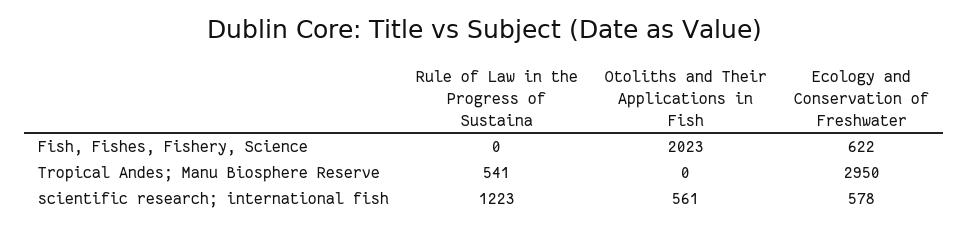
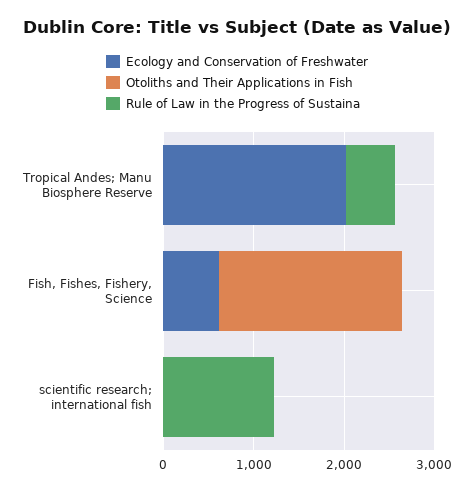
  {
    "Rule of Law in the Progress of Sustaina": {
      "Fish, Fishes, Fishery, Science": 0,
      "Tropical Andes; Manu Biosphere Reserve": 541,
      "scientific research; international fish": 1223
    },
    "Otoliths and Their Applications in Fish": {
      "Fish, Fishes, Fishery, Science": 2023,
      "Tropical Andes; Manu Biosphere Reserve": 0,
-     "scientific research; international fish": 561
+     "scientific research; international fish": 0
    },
    "Ecology and Conservation of Freshwater": {
      "Fish, Fishes, Fishery, Science": 622,
-     "Tropical Andes; Manu Biosphere Reserve": 2950,
+     "Tropical Andes; Manu Biosphere Reserve": 2000,
-     "scientific research; international fish": 578
+     "scientific research; international fish": 0
    }
  }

---*---

What you should do: Write out each line above that contains the word "Science".

Exercise solution:
      "Fish, Fishes, Fishery, Science": 0,
      "Fish, Fishes, Fishery, Science": 2023,
      "Fish, Fishes, Fishery, Science": 622,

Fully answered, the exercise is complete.